In full and exactly, please return the records, but keep out the pictures.

Dataset excerpts:
_ _ _ _

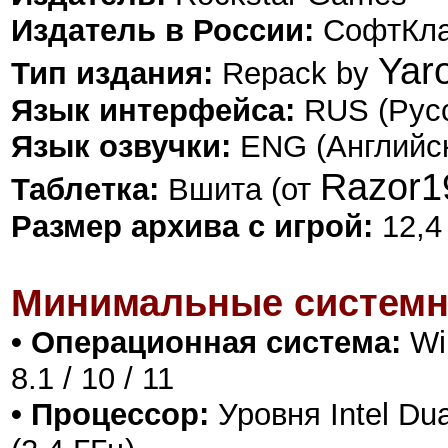
Издатель в России:
СофтКл
Yar
Тип издания:
Repack by
Язык интерфейса:
RUS (Русс
Язык озвучки:
ENG (Английс
Razor1
Таблетка:
Вшита (от
Размер архива с игрой:
12,4
Минимальные системн
• Операционная система:
Win
8.1 / 10 / 11
• Процессор:
Уровня Intel Dua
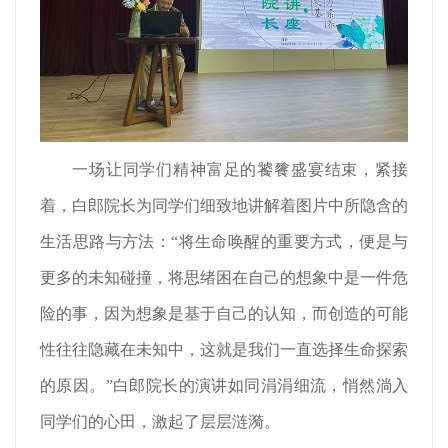
一场让同学们精神富足的饕餮盛宴结束，紧接
着，白郎院长为同学们细致地讲解着图片中所隐含的
生活思路与方法：“将生命唤醒的重要方式，便是与
更多的未知碰撞，将思绪困在自己的想象中是一件危
险的事，因为想象是基于自己的认知，而创造的可能
性往往隐藏在未知中，这就是我们一直选择生命探索
的原因。”白郎院长的演讲如同涓涓细流，悄然淌入
同学们的心田，激起了层层涟漪。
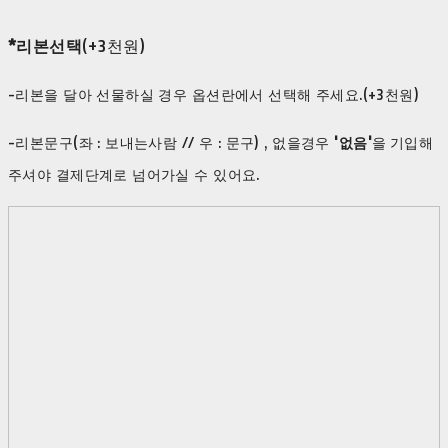
*리본선택
(+3천원)
-리본을 달아 선물하실 경우 옵션란에서 선택해 주세요.(+3천원)
-리본문구(좌 : 보내는사람 // 우 : 문구) , 없을경우
'없음'
을
기입해
주셔야 결제단계로 넘어가실 수 있어요.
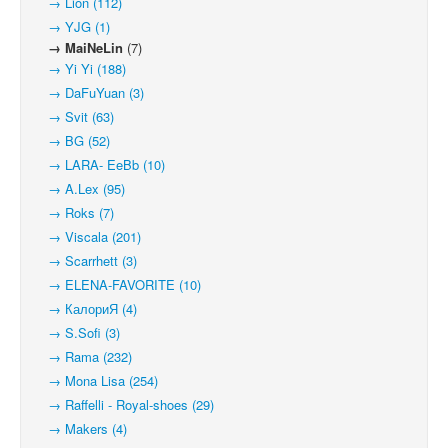
→ Lion (112)
→ YJG (1)
→ MaiNeLin
(7)
→ Yi Yi (188)
→ DaFuYuan (3)
→ Svit (63)
→ BG (52)
→ LARA- EeBb (10)
→ A.Lex (95)
→ Roks (7)
→ Viscala (201)
→ Scarrhett (3)
→ ELENA-FAVORITE (10)
→ КалориЯ (4)
→ S.Sofi (3)
→ Rama (232)
→ Mona Lisa (254)
→ Raffelli - Royal-shoes (29)
→ Makers (4)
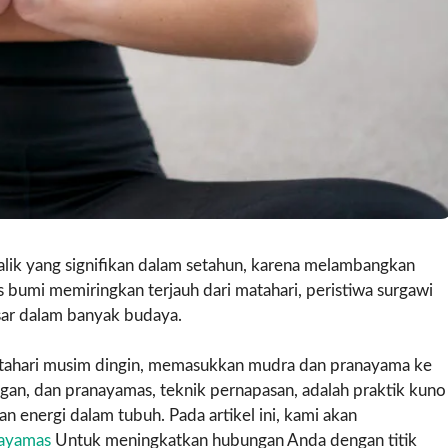
 balik yang signifikan dalam setahun, karena melambangkan
 bumi memiringkan terjauh dari matahari, peristiwa surgawi
esar dalam banyak budaya.
matahari musim dingin, memasukkan mudra dan pranayama ke
ngan, dan pranayamas, teknik pernapasan, adalah praktik kuno
energi dalam tubuh. Pada artikel ini, kami akan
ayamas
Untuk meningkatkan hubungan Anda dengan titik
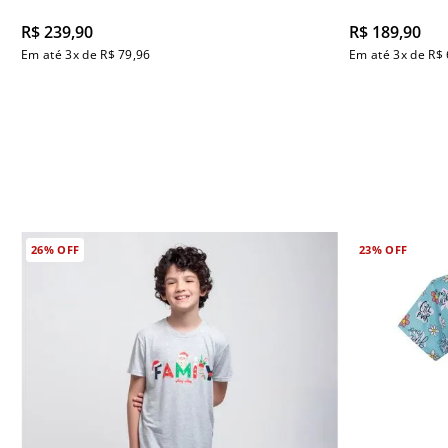
R$
239
,
90
R$
189
,
90
Em até
3
x de
R$
79
,
96
Em até
3
x de
R$
26%
OFF
23%
OFF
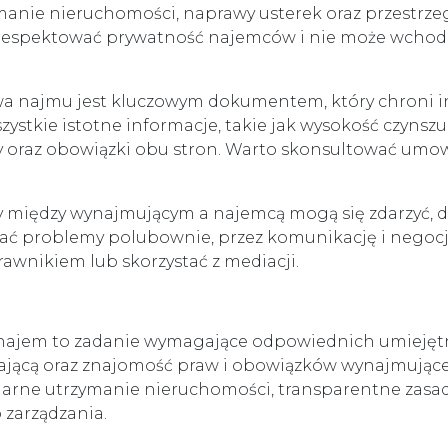
manie nieruchomości, naprawy usterek oraz przestrz
respektować prywatność najemców i nie może wchod
najmu jest kluczowym dokumentem, który chroni in
tkie istotne informacje, takie jak wysokość czynszu,
oraz obowiązki obu stron. Warto skonsultować umowę
y między wynajmującym a najemcą mogą się zdarzyć, d
zywać problemy polubownie, przez komunikację i nego
rawnikiem lub skorzystać z mediacji.
ajem to zadanie wymagające odpowiednich umiejętnoś
ającą oraz znajomość praw i obowiązków wynajmująceg
larne utrzymanie nieruchomości, transparentne zasa
zarządzania.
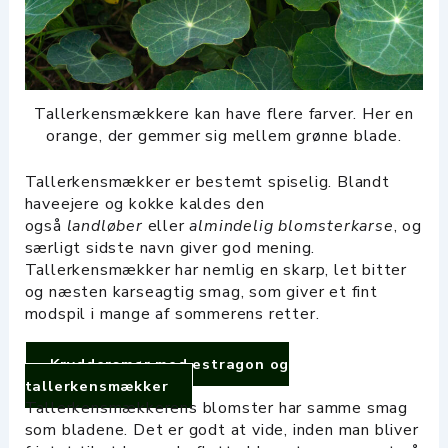
Tallerkensmækkere kan have flere farver. Her en
orange, der gemmer sig mellem grønne blade.
Tallerkensmækker er bestemt spiselig. Blandt
haveejere og kokke kaldes den
også
landløber
eller
almindelig blomsterkarse
, og
særligt sidste navn giver god mening.
Tallerkensmækker har nemlig en skarp, let bitter
og næsten karseagtig smag, som giver et fint
modspil i mange af sommerens retter.
Kryddersmør med estragon og
tallerkensmækker
Tallerkensmækkerens blomster har samme smag
som bladene. Det er godt at vide, inden man bliver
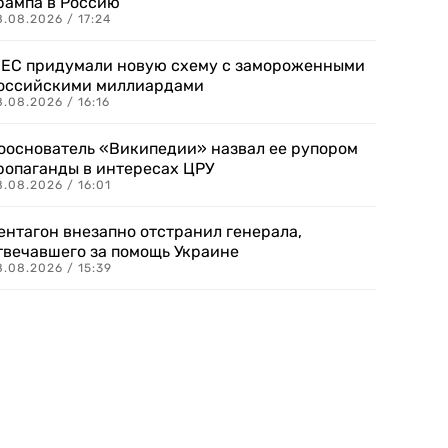
рампа в Россию
.08.2026 / 17:24
 ЕС придумали новую схему с замороженными
оссийскими миллиардами
.08.2026 / 16:16
ооснователь «Википедии» назвал ее рупором
ропаганды в интересах ЦРУ
.08.2026 / 16:01
ентагон внезапно отстранил генерала,
твечавшего за помощь Украине
.08.2026 / 15:39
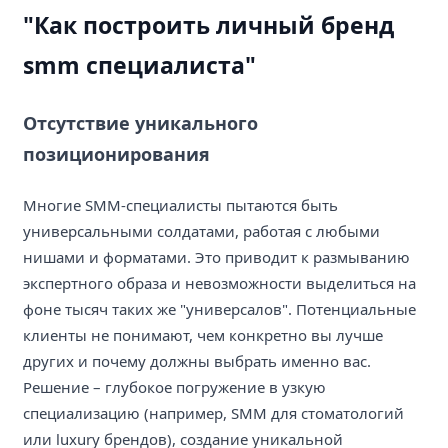
"Как построить личный бренд
smm специалиста"
Отсутствие уникального
позиционирования
Многие SMM-специалисты пытаются быть
универсальными солдатами, работая с любыми
нишами и форматами. Это приводит к размыванию
экспертного образа и невозможности выделиться на
фоне тысяч таких же "универсалов". Потенциальные
клиенты не понимают, чем конкретно вы лучше
других и почему должны выбрать именно вас.
Решение – глубокое погружение в узкую
специализацию (например, SMM для стоматологий
или luxury брендов), создание уникальной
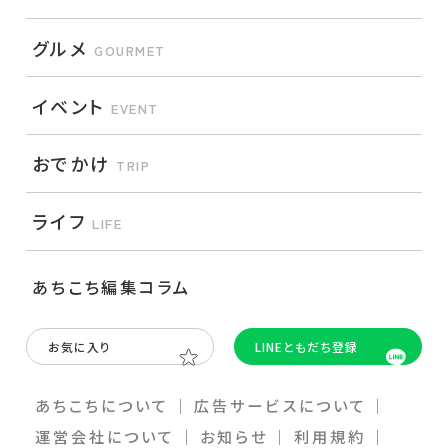
グルメ
GOURMET
イベント
EVENT
おでかけ
TRIP
ライフ
LIFE
あちこち編集コラム
お気に入り
LINEともだち登録
あちこちについて
｜
広告サービスについて
｜
運営会社について
｜
お知らせ
｜
利⽤規約
｜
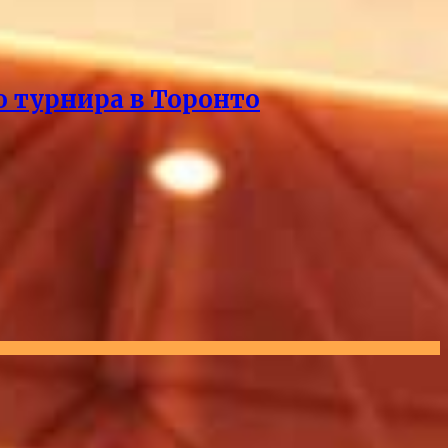
о турнира в Торонто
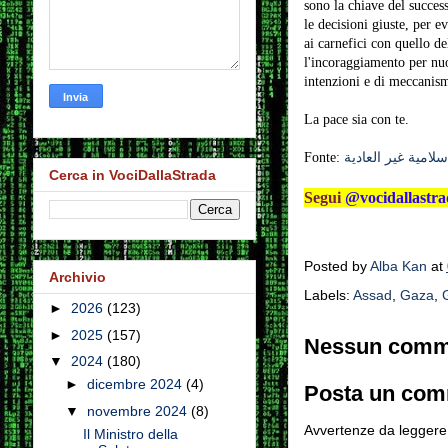
sono la chiave del succes
le decisioni giuste, per e
ai carnefici con quello d
l'incoraggiamento per nuo
intenzioni e di meccanism
La pace sia con te.
Fonte:
لامية غير العادية
Cerca in VociDallaStrada
Segui
@vocidallastra
Posted by
Alba Kan
at
Archivio
Labels:
Assad
,
Gaza
,
►
2026
(123)
►
2025
(157)
Nessun comm
▼
2024
(180)
►
dicembre 2024
(4)
Posta un co
▼
novembre 2024
(8)
Avvertenze da leggere 
Il Ministro della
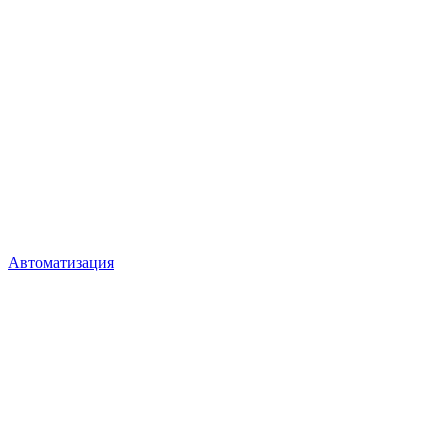
Автоматизация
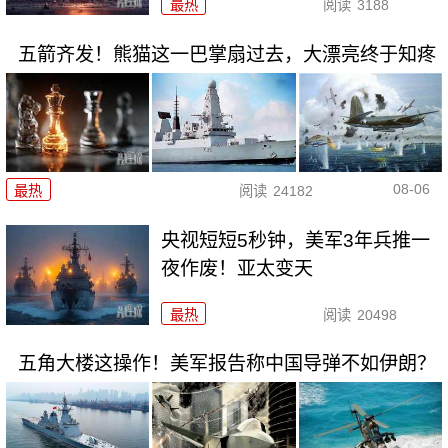
最热
阅读
3188
五箭齐发！熊猫这一巴掌扇过去，大漂亮终于知疼
08-06
最热
阅读
24182
央视短短5秒钟，美军3年兵推一
夜作废！亚太变天
最热
阅读
20498
五角大楼这操作！美军报告称中国导弹不如伊朗？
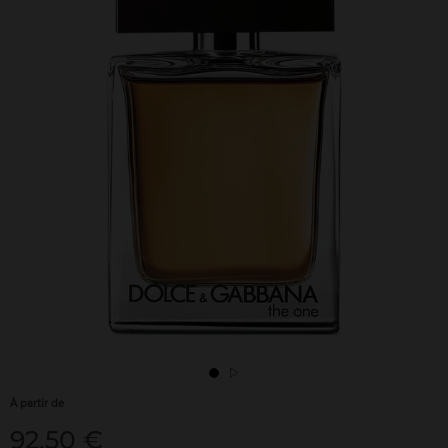
À partir de
92,50 €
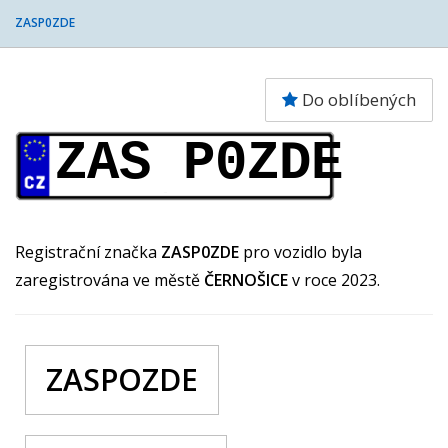
ZASP0ZDE
Do oblíbených
ZAS P0ZDE
Registrační značka
ZASP0ZDE
pro vozidlo byla
zaregistrována ve městě
ČERNOŠICE
v roce 2023.
ZASPOZDE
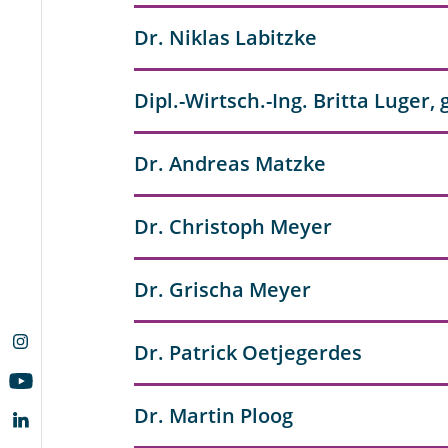
Dr. Niklas Labitzke
Dipl.-Wirtsch.-Ing. Britta Luger,
Dr. Andreas Matzke
Dr. Christoph Meyer
Dr. Grischa Meyer
Dr. Patrick Oetjegerdes
Dr. Martin Ploog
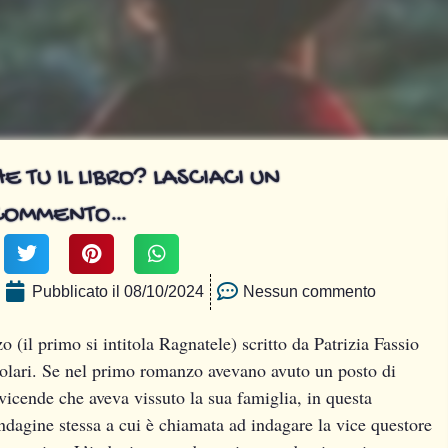
E TU IL LIBRO? LASCIACI UN
COMMENTO…
Pubblicato il
08/10/2024
Nessun commento
 (il primo si intitola Ragnatele) scritto da Patrizia Fassio
Solari. Se nel primo romanzo avevano avuto un posto di
icende che aveva vissuto la sua famiglia, in questa
indagine stessa a cui è chiamata ad indagare la vice questore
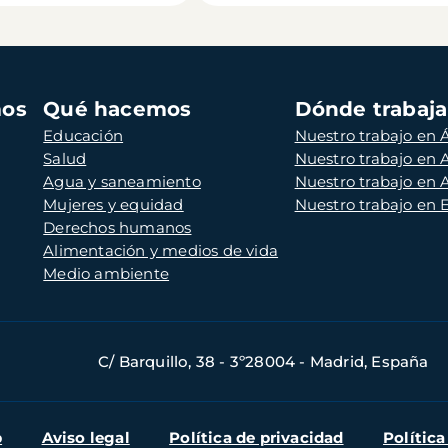
mos
Qué hacemos
Dónde trabaj
Educación
Nuestro trabajo en Á
Salud
Nuestro trabajo en
Agua y saneamiento
Nuestro trabajo en 
Mujeres y equidad
Nuestro trabajo en
Derechos humanos
Alimentación y medios de vida
Medio ambiente
C/ Barquillo, 38 - 3º28004 - Madrid, España
b
Aviso legal
Política de privacidad
Política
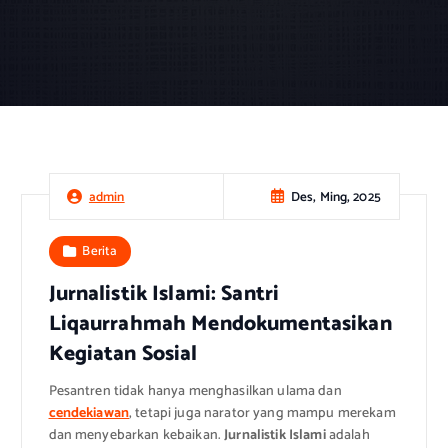
Des, Ming, 2025
admin
Berita
Jurnalistik Islami: Santri
Liqaurrahmah Mendokumentasikan
Kegiatan Sosial
Pesantren tidak hanya menghasilkan ulama dan
cendekiawan
, tetapi juga narator yang mampu merekam
dan menyebarkan kebaikan.
Jurnalistik Islami
adalah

_ _ _ _

Response:
Издатель в России:
СофтКл
Yar
Тип издания:
Repack by
Язык интерфейса:
RUS (Русс
Язык озвучки:
ENG (Английс
Razor1
Таблетка:
Вшита (от
Размер архива с игрой:
12,4
Минимальные системн
• Операционная система:
Win
8.1 / 10 / 11
• Процессор:
Уровня Intel Dua
一场让同学们精神富足的饕餮盛宴结束，紧接
着，白郎院长为同学们细致地讲解着图片中所隐含的
生活思路与方法：“将生命唤醒的重要方式，便是与
更多的未知碰撞，将思绪困在自己的想象中是一件危
险的事，因为想象是基于自己的认知，而创造的可能
性往往隐藏在未知中，这就是我们一直选择生命探索
的原因。”白郎院长的演讲如同涓涓细流，悄然淌入
同学们的心田，激起了层层涟漪。
*리본선택
(+3천원)
-리본을 달아 선물하실 경우 옵션란에서 선택해 주세요.(+3천원)
-리본문구(좌 : 보내는사람 // 우 : 문구) , 없을경우
'없음'
을
기입해
주셔야 결제단계로 넘어가실 수 있어요.
→ Lion (112)
→ YJG (1)
→ MaiNeLin
(7)
→ Yi Yi (188)
→ DaFuYuan (3)
→ Svit (63)
→ BG (52)
→ LARA- EeBb (10)
→ A.Lex (95)
→ Roks (7)
→ Viscala (201)
→ Scarrhett (3)
→ ELENA-FAVORITE (10)
→ КалориЯ (4)
→ S.Sofi (3)
→ Rama (232)
→ Mona Lisa (254)
→ Raffelli - Royal-shoes (29)
→ Makers (4)
 balik yang signifikan dalam setahun, karena melambangkan
 bumi memiringkan terjauh dari matahari, peristiwa surgawi
esar dalam banyak budaya.
matahari musim dingin, memasukkan mudra dan pranayama ke
ngan, dan pranayamas, teknik pernapasan, adalah praktik kuno
energi dalam tubuh. Pada artikel ini, kami akan
ayamas
Untuk meningkatkan hubungan Anda dengan titik
R$
239
,
90
R$
189
,
90
Em até
3
x de
R$
79
,
96
Em até
3
x de
R$
26%
OFF
23%
OFF
manie nieruchomości, naprawy usterek oraz przestrz
respektować prywatność najemców i nie może wchod
najmu jest kluczowym dokumentem, który chroni in
tkie istotne informacje, takie jak wysokość czynszu,
oraz obowiązki obu stron. Warto skonsultować umowę
y między wynajmującym a najemcą mogą się zdarzyć, d
zywać problemy polubownie, przez komunikację i nego
rawnikiem lub skorzystać z mediacji.
ajem to zadanie wymagające odpowiednich umiejętnoś
ającą oraz znajomość praw i obowiązków wynajmująceg
larne utrzymanie nieruchomości, transparentne zasa
zarządzania.
Tallerkensmækkere kan have flere farver. Her en
orange, der gemmer sig mellem grønne blade.
Tallerkensmækker er bestemt spiselig. Blandt
haveejere og kokke kaldes den
også
landløber
eller
almindelig blomsterkarse
, og
særligt sidste navn giver god mening.
Tallerkensmækker har nemlig en skarp, let bitter
og næsten karseagtig smag, som giver et fint
modspil i mange af sommerens retter.
Kryddersmør med estragon og
tallerkensmækker
Tallerkensmækkerens blomster har samme smag
som bladene. Det er godt at vide, inden man bliver
рампа в Россию
.08.2026 / 17:24
 ЕС придумали новую схему с замороженными
оссийскими миллиардами
.08.2026 / 16:16
ооснователь «Википедии» назвал ее рупором
ропаганды в интересах ЦРУ
.08.2026 / 16:01
ентагон внезапно отстранил генерала,
твечавшего за помощь Украине
.08.2026 / 15:39
"Как построить личный бренд
smm специалиста"
Отсутствие уникального
позиционирования
Многие SMM-специалисты пытаются быть
универсальными солдатами, работая с любыми
нишами и форматами. Это приводит к размыванию
экспертного образа и невозможности выделиться на
фоне тысяч таких же "универсалов". Потенциальные
клиенты не понимают, чем конкретно вы лучше
других и почему должны выбрать именно вас.
Решение – глубокое погружение в узкую
специализацию (например, SMM для стоматологий
или luxury брендов), создание уникальной
グルメ
GOURMET
イベント
EVENT
おでかけ
TRIP
ライフ
LIFE
あちこち編集コラム
お気に入り
LINEともだち登録
あちこちについて
｜
広告サービスについて
｜
運営会社について
｜
お知らせ
｜
利⽤規約
｜
о турнира в Торонто
sono la chiave del succes
le decisioni giuste, per e
ai carnefici con quello d
l'incoraggiamento per nuo
intenzioni e di meccanism
La pace sia con te.
Fonte:
لامية غير العادية
Cerca in VociDallaStrada
Segui
@vocidallastra
Posted by
Alba Kan
at
Archivio
Labels:
Assad
,
Gaza
,
►
2026
(123)
►
2025
(157)
Nessun comm
▼
2024
(180)
►
dicembre 2024
(4)
Posta un co
▼
novembre 2024
(8)
Avvertenze da leggere 
Il Ministro della
Автоматизация
最热
阅读
3188
五箭齐发！熊猫这一巴掌扇过去，大漂亮终于知疼
08-06
最热
阅读
24182
央视短短5秒钟，美军3年兵推一
夜作废！亚太变天
最热
阅读
20498
五角大楼这操作！美军报告称中国导弹不如伊朗？
À partir de
92,50 €
ZASP0ZDE
Do oblíbených
ZAS P0ZDE
Registrační značka
ZASP0ZDE
pro vozidlo byla
zaregistrována ve městě
ČERNOŠICE
v roce 2023.
ZASPOZDE
Dr. Niklas Labitzke
Dipl.-Wirtsch.-Ing. Britta Luger,
Dr. Andreas Matzke
Dr. Christoph Meyer
Dr. Grischa Meyer
Dr. Patrick Oetjegerdes
Dr. Martin Ploog
E TU IL LIBRO? LASCIACI UN
COMMENTO…
Pubblicato il
08/10/2024
Nessun commento
 (il primo si intitola Ragnatele) scritto da Patrizia Fassio
Solari. Se nel primo romanzo avevano avuto un posto di
icende che aveva vissuto la sua famiglia, in questa
indagine stessa a cui è chiamata ad indagare la vice questore
mos
Qué hacemos
Dónde trabaj
Educación
Nuestro trabajo en Á
Salud
Nuestro trabajo en
Agua y saneamiento
Nuestro trabajo en 
Mujeres y equidad
Nuestro trabajo en
Derechos humanos
Alimentación y medios de vida
Medio ambiente
C/ Barquillo, 38 - 3º28004 - Madrid, España
b
Aviso legal
Política de privacidad
Política
Des, Ming, 2025
admin
Berita
Jurnalistik Islami: Santri
Liqaurrahmah Mendokumentasikan
Kegiatan Sosial
Pesantren tidak hanya menghasilkan ulama dan
cendekiawan
, tetapi juga narator yang mampu merekam
dan menyebarkan kebaikan.
Jurnalistik Islami
adalah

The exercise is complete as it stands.